▶ _MATERIAL SUPPLIED_
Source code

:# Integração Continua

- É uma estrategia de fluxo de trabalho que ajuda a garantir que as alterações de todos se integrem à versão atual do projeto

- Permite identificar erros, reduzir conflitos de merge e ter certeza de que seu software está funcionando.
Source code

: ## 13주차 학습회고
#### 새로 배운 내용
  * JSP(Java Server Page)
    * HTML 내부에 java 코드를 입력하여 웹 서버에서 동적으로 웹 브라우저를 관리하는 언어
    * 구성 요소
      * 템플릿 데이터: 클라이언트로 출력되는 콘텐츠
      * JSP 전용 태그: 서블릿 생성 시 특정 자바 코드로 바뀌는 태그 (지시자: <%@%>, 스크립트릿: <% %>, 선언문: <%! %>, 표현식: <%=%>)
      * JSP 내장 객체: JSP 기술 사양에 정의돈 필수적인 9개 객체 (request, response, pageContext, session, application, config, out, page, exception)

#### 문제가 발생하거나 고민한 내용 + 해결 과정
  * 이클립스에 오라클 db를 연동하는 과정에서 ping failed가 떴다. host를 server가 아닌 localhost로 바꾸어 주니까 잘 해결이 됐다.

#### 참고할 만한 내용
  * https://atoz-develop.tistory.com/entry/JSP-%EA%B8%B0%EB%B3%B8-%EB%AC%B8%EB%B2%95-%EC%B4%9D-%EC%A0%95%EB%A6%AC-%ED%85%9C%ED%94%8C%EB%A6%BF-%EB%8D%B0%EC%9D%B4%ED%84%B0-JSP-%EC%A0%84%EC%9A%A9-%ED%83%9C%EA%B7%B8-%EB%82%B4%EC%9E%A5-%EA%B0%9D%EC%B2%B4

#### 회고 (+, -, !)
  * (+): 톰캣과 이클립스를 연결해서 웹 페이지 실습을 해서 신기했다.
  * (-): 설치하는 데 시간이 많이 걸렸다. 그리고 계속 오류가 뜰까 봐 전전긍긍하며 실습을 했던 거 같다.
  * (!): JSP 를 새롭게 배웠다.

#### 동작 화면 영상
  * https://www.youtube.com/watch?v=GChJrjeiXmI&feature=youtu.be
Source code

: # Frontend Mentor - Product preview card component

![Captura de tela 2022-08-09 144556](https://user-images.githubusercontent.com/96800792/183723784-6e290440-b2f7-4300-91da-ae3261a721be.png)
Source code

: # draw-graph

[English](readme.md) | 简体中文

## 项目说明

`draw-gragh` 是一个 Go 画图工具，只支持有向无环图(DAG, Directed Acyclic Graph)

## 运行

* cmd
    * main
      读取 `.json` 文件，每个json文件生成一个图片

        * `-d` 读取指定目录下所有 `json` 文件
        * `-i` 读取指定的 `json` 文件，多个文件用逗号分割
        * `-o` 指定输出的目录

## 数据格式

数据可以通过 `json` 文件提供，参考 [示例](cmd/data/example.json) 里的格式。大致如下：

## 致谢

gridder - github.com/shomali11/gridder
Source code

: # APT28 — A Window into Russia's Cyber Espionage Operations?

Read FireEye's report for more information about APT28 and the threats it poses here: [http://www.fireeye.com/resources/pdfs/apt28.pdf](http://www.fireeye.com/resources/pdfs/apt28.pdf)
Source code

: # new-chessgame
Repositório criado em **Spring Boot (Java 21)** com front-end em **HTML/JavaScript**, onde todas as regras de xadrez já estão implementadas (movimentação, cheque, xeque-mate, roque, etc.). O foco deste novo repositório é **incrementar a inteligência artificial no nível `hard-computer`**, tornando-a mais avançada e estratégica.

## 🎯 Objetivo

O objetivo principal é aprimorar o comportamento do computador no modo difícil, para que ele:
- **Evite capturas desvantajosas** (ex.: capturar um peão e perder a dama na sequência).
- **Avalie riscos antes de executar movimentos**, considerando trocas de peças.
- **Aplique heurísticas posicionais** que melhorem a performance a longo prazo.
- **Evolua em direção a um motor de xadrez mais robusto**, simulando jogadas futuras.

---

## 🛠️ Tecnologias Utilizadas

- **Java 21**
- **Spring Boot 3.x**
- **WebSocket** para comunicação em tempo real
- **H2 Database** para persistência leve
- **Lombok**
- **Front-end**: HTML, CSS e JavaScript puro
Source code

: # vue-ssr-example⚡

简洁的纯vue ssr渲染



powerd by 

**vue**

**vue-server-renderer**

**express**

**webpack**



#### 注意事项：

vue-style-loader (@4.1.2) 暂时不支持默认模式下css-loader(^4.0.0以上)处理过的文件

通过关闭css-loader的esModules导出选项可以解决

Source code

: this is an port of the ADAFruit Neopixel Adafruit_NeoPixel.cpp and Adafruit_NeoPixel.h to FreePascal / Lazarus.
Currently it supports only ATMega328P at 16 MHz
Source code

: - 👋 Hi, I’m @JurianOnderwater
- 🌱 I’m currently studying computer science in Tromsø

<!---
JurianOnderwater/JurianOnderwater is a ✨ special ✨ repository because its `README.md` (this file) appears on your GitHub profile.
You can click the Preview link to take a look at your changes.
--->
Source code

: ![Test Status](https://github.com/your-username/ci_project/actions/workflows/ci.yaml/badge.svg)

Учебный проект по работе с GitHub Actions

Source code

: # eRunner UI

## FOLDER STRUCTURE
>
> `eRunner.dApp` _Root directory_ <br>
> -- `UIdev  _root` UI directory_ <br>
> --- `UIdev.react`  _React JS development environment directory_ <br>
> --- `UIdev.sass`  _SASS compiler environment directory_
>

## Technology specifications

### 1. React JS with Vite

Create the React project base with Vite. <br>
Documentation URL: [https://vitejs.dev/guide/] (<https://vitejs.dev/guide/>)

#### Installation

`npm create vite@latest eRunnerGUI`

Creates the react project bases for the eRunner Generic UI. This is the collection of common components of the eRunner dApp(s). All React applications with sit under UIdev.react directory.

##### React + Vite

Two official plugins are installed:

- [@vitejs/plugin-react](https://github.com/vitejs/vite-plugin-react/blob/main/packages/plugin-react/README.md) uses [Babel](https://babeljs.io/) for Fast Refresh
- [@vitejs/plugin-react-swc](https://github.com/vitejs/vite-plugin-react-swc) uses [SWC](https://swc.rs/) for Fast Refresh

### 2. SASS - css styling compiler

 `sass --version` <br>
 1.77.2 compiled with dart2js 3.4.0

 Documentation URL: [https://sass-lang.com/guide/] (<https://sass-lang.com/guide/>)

▶ _EXERCISE DETAILS_
Return all of the records above verbatim, with every line unchanged.

▶ _RESPONSE FOR THIS EXERCISE_
Source code

:# Integração Continua

- É uma estrategia de fluxo de trabalho que ajuda a garantir que as alterações de todos se integrem à versão atual do projeto

- Permite identificar erros, reduzir conflitos de merge e ter certeza de que seu software está funcionando.
Source code

: ## 13주차 학습회고
#### 새로 배운 내용
  * JSP(Java Server Page)
    * HTML 내부에 java 코드를 입력하여 웹 서버에서 동적으로 웹 브라우저를 관리하는 언어
    * 구성 요소
      * 템플릿 데이터: 클라이언트로 출력되는 콘텐츠
      * JSP 전용 태그: 서블릿 생성 시 특정 자바 코드로 바뀌는 태그 (지시자: <%@%>, 스크립트릿: <% %>, 선언문: <%! %>, 표현식: <%=%>)
      * JSP 내장 객체: JSP 기술 사양에 정의돈 필수적인 9개 객체 (request, response, pageContext, session, application, config, out, page, exception)

#### 문제가 발생하거나 고민한 내용 + 해결 과정
  * 이클립스에 오라클 db를 연동하는 과정에서 ping failed가 떴다. host를 server가 아닌 localhost로 바꾸어 주니까 잘 해결이 됐다.

#### 참고할 만한 내용
  * https://atoz-develop.tistory.com/entry/JSP-%EA%B8%B0%EB%B3%B8-%EB%AC%B8%EB%B2%95-%EC%B4%9D-%EC%A0%95%EB%A6%AC-%ED%85%9C%ED%94%8C%EB%A6%BF-%EB%8D%B0%EC%9D%B4%ED%84%B0-JSP-%EC%A0%84%EC%9A%A9-%ED%83%9C%EA%B7%B8-%EB%82%B4%EC%9E%A5-%EA%B0%9D%EC%B2%B4

#### 회고 (+, -, !)
  * (+): 톰캣과 이클립스를 연결해서 웹 페이지 실습을 해서 신기했다.
  * (-): 설치하는 데 시간이 많이 걸렸다. 그리고 계속 오류가 뜰까 봐 전전긍긍하며 실습을 했던 거 같다.
  * (!): JSP 를 새롭게 배웠다.

#### 동작 화면 영상
  * https://www.youtube.com/watch?v=GChJrjeiXmI&feature=youtu.be
Source code

: # Frontend Mentor - Product preview card component

![Captura de tela 2022-08-09 144556](https://user-images.githubusercontent.com/96800792/183723784-6e290440-b2f7-4300-91da-ae3261a721be.png)
Source code

: # draw-graph

[English](readme.md) | 简体中文

## 项目说明

`draw-gragh` 是一个 Go 画图工具，只支持有向无环图(DAG, Directed Acyclic Graph)

## 运行

* cmd
    * main
      读取 `.json` 文件，每个json文件生成一个图片

        * `-d` 读取指定目录下所有 `json` 文件
        * `-i` 读取指定的 `json` 文件，多个文件用逗号分割
        * `-o` 指定输出的目录

## 数据格式

数据可以通过 `json` 文件提供，参考 [示例](cmd/data/example.json) 里的格式。大致如下：

## 致谢

gridder - github.com/shomali11/gridder
Source code

: # APT28 — A Window into Russia's Cyber Espionage Operations?

Read FireEye's report for more information about APT28 and the threats it poses here: [http://www.fireeye.com/resources/pdfs/apt28.pdf](http://www.fireeye.com/resources/pdfs/apt28.pdf)
Source code

: # new-chessgame
Repositório criado em **Spring Boot (Java 21)** com front-end em **HTML/JavaScript**, onde todas as regras de xadrez já estão implementadas (movimentação, cheque, xeque-mate, roque, etc.). O foco deste novo repositório é **incrementar a inteligência artificial no nível `hard-computer`**, tornando-a mais avançada e estratégica.

## 🎯 Objetivo

O objetivo principal é aprimorar o comportamento do computador no modo difícil, para que ele:
- **Evite capturas desvantajosas** (ex.: capturar um peão e perder a dama na sequência).
- **Avalie riscos antes de executar movimentos**, considerando trocas de peças.
- **Aplique heurísticas posicionais** que melhorem a performance a longo prazo.
- **Evolua em direção a um motor de xadrez mais robusto**, simulando jogadas futuras.

---

## 🛠️ Tecnologias Utilizadas

- **Java 21**
- **Spring Boot 3.x**
- **WebSocket** para comunicação em tempo real
- **H2 Database** para persistência leve
- **Lombok**
- **Front-end**: HTML, CSS e JavaScript puro
Source code

: # vue-ssr-example⚡

简洁的纯vue ssr渲染



powerd by 

**vue**

**vue-server-renderer**

**express**

**webpack**



#### 注意事项：

vue-style-loader (@4.1.2) 暂时不支持默认模式下css-loader(^4.0.0以上)处理过的文件

通过关闭css-loader的esModules导出选项可以解决

Source code

: this is an port of the ADAFruit Neopixel Adafruit_NeoPixel.cpp and Adafruit_NeoPixel.h to FreePascal / Lazarus.
Currently it supports only ATMega328P at 16 MHz
Source code

: - 👋 Hi, I’m @JurianOnderwater
- 🌱 I’m currently studying computer science in Tromsø

<!---
JurianOnderwater/JurianOnderwater is a ✨ special ✨ repository because its `README.md` (this file) appears on your GitHub profile.
You can click the Preview link to take a look at your changes.
--->
Source code

: ![Test Status](https://github.com/your-username/ci_project/actions/workflows/ci.yaml/badge.svg)

Учебный проект по работе с GitHub Actions

Source code

: # eRunner UI

## FOLDER STRUCTURE
>
> `eRunner.dApp` _Root directory_ <br>
> -- `UIdev  _root` UI directory_ <br>
> --- `UIdev.react`  _React JS development environment directory_ <br>
> --- `UIdev.sass`  _SASS compiler environment directory_
>

## Technology specifications

### 1. React JS with Vite

Create the React project base with Vite. <br>
Documentation URL: [https://vitejs.dev/guide/] (<https://vitejs.dev/guide/>)

#### Installation

`npm create vite@latest eRunnerGUI`

Creates the react project bases for the eRunner Generic UI. This is the collection of common components of the eRunner dApp(s). All React applications with sit under UIdev.react directory.

##### React + Vite

Two official plugins are installed:

- [@vitejs/plugin-react](https://github.com/vitejs/vite-plugin-react/blob/main/packages/plugin-react/README.md) uses [Babel](https://babeljs.io/) for Fast Refresh
- [@vitejs/plugin-react-swc](https://github.com/vitejs/vite-plugin-react-swc) uses [SWC](https://swc.rs/) for Fast Refresh

### 2. SASS - css styling compiler

 `sass --version` <br>
 1.77.2 compiled with dart2js 3.4.0

 Documentation URL: [https://sass-lang.com/guide/] (<https://sass-lang.com/guide/>)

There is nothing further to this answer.